第25話
「大変失礼致しやした! ご無沙汰しています、お嬢!!」
「ちょっ……やめてよ、マサ! こんな所で!」
正臣にお嬢と呼ばれたその者は、制服といった分かりやすい服装こそしていなかったものの、高校生かと思しき年頃の女の子だった。ずいぶん急いで走ってきたのか、いまだに息切れは治まっていないものの、正臣の顔を見て驚きを隠せない表情をしている。そして、数年ぶりに会ってもちっとも自分に対する態度が変わっていない正臣に心底慌て、彼の口を小さな両手で急いで塞いだ。
「ひゃにふんですか、ほひょう!(何すんですか、お嬢!)ふうへんふひほ、はひふぇんはっへほい!(数年ぶりの、再会だってのに!)」
「いいから、しゃべんないで! おとなしくしなさいよ!」
正臣がもごもごと言うように、本当に数年ぶりの再会なのだ。それなのにいきなりこの仕打ちはどうしてなのだと正臣は少しバタバタと両足を踏み鳴らすが、女の子の方も意地でも離してやるものかとさらに両手の力を込める。本来なら乙女にもしてやった通り、正臣の力と経験があれば女の子の両手も実に簡単に振りほどけるのだが、正臣は決してそうしなかった。
そんな二人の様子を小百合も、そして騒ぎを聞きつけて慌てて掃除用具室から出てきた天野もぽかんと見つめていたものの、やがて天野が「し、
「そ、そのニートの、子供部屋おじさんと……もしかして知り合いなの?」
「え? い、いや、それは……」
天野の質問にはっと我に返った女の子は、思わず正臣から両手を離す。緩い拘束から自由になってふうっとひと息をついた正臣だったが、その次の瞬間には天野にぎろりと殺意のこもった視線を向けていた。
「おいこら、にーちゃん……。てめえ、誰に向かって気安く声をかけてやがる……?」
「え? えっ……!?」
「『雫ちゃん』だぁ? この方はなぁ、てめえが馴れ馴れしく口をきけるような安っぽい女じゃねえんだよ! 何を隠そう、あの相良ぐ……」
「……やめなさいよ、マサァ!!」
ずいっと何歩か天野の方へと詰め寄り、さらなる怒気を込めて話を進めようとした正臣だったが、最後まで言い切る事はできなかった。彼の背後についた女の子の見事な回し蹴りが見事にクリティカルヒットし、その体を狭いバックヤードの壁の方まで吹っ飛ばしたからだ。

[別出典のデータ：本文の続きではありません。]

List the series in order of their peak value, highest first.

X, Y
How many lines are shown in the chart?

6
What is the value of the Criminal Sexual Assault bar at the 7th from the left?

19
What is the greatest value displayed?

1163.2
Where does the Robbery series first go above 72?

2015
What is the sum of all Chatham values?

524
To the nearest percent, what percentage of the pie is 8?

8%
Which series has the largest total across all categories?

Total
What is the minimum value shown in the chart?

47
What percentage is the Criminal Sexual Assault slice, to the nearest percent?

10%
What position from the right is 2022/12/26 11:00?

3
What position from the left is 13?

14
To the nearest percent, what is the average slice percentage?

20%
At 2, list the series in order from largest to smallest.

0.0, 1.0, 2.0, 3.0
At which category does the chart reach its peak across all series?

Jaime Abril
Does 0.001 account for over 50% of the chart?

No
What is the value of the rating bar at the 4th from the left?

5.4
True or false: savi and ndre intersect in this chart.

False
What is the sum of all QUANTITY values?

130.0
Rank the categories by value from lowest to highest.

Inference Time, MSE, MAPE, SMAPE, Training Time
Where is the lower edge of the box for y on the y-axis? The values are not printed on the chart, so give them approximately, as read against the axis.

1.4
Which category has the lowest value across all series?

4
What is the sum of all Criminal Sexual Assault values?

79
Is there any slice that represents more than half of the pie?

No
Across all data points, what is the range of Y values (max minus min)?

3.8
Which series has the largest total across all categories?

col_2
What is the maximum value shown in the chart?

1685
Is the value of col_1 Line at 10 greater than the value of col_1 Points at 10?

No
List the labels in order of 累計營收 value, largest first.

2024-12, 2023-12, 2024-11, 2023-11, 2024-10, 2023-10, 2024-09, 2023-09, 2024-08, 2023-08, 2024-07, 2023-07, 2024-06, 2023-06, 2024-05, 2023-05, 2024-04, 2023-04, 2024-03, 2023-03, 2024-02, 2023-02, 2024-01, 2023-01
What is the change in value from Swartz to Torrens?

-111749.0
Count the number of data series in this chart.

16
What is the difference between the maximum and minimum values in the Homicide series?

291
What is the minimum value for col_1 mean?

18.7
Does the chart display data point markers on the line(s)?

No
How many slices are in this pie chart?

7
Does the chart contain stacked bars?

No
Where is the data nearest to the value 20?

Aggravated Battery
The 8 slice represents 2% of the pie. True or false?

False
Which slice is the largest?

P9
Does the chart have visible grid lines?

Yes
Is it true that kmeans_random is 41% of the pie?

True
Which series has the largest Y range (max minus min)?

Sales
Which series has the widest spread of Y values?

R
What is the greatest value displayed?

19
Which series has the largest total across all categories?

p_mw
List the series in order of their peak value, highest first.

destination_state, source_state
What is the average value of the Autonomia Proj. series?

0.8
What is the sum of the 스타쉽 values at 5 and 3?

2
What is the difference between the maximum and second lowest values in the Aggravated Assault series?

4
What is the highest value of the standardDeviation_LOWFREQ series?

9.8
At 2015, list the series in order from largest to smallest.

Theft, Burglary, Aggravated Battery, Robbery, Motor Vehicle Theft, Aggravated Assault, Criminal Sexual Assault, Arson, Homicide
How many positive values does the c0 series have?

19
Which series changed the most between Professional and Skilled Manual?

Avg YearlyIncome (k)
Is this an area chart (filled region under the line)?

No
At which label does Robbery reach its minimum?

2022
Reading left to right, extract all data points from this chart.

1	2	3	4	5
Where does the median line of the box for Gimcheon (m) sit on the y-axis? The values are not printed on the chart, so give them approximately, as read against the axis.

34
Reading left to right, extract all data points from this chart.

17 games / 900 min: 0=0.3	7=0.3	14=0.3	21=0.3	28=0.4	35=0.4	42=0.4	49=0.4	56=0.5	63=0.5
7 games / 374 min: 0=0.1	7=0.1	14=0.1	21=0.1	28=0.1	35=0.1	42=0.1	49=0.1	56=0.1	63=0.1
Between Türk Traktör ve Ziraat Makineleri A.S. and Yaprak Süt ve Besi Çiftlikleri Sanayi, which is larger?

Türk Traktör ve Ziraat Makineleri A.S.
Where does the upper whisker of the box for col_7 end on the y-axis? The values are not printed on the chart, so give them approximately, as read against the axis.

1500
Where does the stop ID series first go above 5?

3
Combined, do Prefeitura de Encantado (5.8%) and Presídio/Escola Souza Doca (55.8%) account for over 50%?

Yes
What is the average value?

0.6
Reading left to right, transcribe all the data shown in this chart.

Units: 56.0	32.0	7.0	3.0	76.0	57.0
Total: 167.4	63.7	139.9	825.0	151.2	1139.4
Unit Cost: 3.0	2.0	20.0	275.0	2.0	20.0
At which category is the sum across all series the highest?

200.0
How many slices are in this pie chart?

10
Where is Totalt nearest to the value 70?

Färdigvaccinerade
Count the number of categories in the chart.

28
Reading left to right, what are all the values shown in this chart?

ぐはあっ! と短い悲鳴を出して壁に背中を打ち付けた正臣の身に、さらなる追撃がかかる。ちょうどそこに積み重ねられていた大量のスナック菓子のダンボール箱がその衝撃でバランスを崩し、正臣に覆い被さるように落ちていったのだ。
全く想定していなかった連続の衝撃に、もう正臣の口からぐうの音も出ない。みっともなくダンボール箱の下敷きになっている様にさすがに同情したのか、小百合と天野の口から同時に「だ、大丈夫ですか……?」と心配の声がかかる。
そんな中、乙女はニコニコと楽しそうに笑いながら、いまだ不機嫌そうに頬を膨らませている女の子に向かってこう言った。
「さすが雫ちゃん。通信空手の練習は順調みたいね♪」
「店長、これってどういう事なんですか? 何でマサがここに……」
心底意味が分からないとばかりに、女の子はダンボール箱に埋もれたままの正臣を指差しながら尋ねた。